Do you mean Delegate.Invoke/BeginInvoke or Control.Invoke/BeginInvoke?
- Delegate.Invoke: Executes synchronously, on the same thread.
- Delegate.BeginInvoke: Executes asynchronously, on a threadpool thread.
- Control.Invoke: Executes on the UI thread, but calling thread waits for completion before continuing.
- Control.BeginInvoke: Executes on the UI thread, and calling thread doesn't wait for completion.
Tim's answer mentions when you might want to use BeginInvoke - although it was mostly geared towards Delegate.BeginInvoke, I suspect.
For Windows Forms apps, I would suggest that you should usually use BeginInvoke. That way you don't need to worry about deadlock, for example - but you need to understand that the UI may not have been updated by the time you next look at it! In particular, you shouldn't modify data which the UI thread might be about to use for display purposes. For example, if you have a Person with FirstName and LastName properties, and you did:
person.FirstName = "Kevin"; // person is a shared reference
person.LastName = "Spacey";
control.BeginInvoke(UpdateName);
person.FirstName = "Keyser";
person.LastName = "Soze";
then the UI may well end up displaying "Keyser Spacey". (There's an outside chance it could display "Kevin Soze" but only through the weirdness of the memory model.)

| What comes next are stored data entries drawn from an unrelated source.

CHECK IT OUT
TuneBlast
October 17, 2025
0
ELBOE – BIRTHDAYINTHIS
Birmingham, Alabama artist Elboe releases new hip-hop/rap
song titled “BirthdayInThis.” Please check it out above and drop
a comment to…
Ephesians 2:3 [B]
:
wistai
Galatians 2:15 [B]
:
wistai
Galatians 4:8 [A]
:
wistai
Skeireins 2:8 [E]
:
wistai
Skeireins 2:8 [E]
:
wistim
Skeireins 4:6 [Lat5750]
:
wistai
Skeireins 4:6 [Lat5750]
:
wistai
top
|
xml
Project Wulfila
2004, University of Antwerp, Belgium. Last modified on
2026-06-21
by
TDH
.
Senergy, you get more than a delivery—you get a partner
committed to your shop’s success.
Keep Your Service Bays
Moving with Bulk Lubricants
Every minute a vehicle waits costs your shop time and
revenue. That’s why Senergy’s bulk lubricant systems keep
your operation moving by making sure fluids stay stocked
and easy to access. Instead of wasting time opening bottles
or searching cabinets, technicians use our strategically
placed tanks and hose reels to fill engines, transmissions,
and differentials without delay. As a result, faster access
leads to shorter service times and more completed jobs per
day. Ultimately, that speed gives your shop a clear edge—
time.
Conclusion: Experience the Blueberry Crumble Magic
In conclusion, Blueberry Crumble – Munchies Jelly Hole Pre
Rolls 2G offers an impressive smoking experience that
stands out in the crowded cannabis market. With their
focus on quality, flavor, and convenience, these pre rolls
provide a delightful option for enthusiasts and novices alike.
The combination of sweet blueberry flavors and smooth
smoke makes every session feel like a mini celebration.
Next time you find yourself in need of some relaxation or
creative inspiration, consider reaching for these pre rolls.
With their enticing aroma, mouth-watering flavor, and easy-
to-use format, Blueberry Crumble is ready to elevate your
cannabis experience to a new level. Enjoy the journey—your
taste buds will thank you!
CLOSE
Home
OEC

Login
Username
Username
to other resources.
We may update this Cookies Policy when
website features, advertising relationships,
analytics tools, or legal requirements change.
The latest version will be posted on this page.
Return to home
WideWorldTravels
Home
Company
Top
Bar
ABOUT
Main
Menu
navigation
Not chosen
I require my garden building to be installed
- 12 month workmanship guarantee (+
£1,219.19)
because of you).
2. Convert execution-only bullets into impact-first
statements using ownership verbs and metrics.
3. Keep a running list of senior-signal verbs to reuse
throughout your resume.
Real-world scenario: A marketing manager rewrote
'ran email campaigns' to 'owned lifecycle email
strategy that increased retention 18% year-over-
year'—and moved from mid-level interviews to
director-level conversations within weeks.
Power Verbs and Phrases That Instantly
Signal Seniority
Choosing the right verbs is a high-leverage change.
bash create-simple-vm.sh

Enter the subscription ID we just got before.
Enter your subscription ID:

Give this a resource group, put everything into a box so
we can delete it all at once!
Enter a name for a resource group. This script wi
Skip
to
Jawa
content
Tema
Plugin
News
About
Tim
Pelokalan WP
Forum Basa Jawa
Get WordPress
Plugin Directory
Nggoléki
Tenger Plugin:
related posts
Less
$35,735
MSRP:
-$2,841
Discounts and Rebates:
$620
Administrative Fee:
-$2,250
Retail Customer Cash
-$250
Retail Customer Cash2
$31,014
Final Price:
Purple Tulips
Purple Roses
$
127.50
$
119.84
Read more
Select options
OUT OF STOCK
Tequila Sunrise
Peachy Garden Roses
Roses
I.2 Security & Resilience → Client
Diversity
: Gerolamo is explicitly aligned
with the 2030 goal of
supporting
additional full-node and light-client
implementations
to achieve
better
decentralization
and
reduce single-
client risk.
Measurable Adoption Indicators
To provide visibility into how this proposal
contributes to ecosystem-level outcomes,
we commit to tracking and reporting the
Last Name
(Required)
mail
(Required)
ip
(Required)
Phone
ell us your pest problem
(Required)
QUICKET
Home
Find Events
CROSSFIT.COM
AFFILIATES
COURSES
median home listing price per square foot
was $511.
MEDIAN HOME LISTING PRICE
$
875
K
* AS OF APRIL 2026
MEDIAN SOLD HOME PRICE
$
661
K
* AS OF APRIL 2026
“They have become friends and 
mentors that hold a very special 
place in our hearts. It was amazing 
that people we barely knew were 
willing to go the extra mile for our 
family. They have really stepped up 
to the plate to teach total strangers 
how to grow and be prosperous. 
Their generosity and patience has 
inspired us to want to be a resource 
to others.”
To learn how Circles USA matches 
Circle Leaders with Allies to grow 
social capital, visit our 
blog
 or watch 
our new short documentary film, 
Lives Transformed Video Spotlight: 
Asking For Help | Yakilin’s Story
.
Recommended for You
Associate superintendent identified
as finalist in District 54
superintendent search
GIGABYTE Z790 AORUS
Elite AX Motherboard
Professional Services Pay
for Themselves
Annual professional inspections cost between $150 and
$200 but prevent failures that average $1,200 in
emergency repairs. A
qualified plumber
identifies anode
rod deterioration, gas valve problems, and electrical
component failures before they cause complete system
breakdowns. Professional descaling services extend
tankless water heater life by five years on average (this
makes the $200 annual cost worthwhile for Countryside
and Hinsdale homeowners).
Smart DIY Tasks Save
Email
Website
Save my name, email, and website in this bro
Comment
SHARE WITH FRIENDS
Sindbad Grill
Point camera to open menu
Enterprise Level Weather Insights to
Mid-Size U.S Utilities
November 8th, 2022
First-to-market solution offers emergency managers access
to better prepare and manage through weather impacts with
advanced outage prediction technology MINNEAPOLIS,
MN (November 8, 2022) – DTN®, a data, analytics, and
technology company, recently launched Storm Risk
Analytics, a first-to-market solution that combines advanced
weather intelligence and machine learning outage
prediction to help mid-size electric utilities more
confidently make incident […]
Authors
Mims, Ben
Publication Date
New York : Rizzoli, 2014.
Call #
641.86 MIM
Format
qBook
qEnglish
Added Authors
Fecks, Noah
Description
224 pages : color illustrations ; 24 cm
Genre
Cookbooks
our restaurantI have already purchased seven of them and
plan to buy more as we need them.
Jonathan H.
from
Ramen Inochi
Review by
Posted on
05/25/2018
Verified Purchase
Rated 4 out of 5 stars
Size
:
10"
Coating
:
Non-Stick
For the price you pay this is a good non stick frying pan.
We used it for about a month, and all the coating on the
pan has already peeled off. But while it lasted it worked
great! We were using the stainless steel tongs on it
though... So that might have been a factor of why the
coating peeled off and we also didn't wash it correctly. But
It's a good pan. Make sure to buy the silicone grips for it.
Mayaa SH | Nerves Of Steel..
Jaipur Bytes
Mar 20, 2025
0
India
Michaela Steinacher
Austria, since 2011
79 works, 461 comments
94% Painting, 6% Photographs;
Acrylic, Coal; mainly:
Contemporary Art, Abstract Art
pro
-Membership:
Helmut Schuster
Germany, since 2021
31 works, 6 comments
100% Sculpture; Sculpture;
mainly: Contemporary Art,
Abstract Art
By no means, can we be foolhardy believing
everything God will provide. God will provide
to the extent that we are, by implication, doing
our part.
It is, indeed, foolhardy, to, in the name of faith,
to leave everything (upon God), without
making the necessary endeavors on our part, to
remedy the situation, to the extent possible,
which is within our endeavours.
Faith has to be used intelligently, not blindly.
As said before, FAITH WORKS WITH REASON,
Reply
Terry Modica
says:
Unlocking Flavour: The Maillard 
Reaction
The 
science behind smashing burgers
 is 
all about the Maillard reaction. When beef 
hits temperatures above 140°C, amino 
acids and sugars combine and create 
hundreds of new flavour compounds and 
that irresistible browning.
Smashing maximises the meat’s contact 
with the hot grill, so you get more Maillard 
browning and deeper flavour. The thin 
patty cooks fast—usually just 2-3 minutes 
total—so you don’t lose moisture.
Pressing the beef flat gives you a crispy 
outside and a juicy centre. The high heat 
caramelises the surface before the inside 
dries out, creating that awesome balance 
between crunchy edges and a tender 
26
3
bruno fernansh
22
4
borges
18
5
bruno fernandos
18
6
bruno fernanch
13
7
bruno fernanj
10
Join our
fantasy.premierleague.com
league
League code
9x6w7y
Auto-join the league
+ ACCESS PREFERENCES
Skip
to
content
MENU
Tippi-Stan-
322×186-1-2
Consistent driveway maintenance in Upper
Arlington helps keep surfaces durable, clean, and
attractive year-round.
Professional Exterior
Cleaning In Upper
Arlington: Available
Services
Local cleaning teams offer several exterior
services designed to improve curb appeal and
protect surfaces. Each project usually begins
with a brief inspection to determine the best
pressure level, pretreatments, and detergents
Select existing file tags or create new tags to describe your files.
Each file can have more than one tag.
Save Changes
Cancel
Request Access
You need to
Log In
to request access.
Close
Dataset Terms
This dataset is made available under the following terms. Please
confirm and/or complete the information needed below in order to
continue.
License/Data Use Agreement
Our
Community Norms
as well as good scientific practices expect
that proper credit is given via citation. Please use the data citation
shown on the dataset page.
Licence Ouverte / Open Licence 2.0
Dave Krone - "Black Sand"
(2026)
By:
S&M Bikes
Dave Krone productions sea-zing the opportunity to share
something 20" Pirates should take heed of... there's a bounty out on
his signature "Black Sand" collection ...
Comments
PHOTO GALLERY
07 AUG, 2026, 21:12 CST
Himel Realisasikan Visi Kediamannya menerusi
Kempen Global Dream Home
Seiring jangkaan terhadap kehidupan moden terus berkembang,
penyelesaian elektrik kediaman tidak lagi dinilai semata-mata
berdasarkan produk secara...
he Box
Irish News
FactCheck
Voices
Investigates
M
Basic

Unless you have this sort of issue, however, Control.BeginInvoke is easier to get right, and will avoid your background thread from having to wait for no good reason. Note that the Windows Forms team has guaranteed that you can use Control.BeginInvoke in a "fire and forget" manner - i.e. without ever calling EndInvoke. This is not true of async calls in general: normally every BeginXXX should have a corresponding EndXXX call, usually in the callback.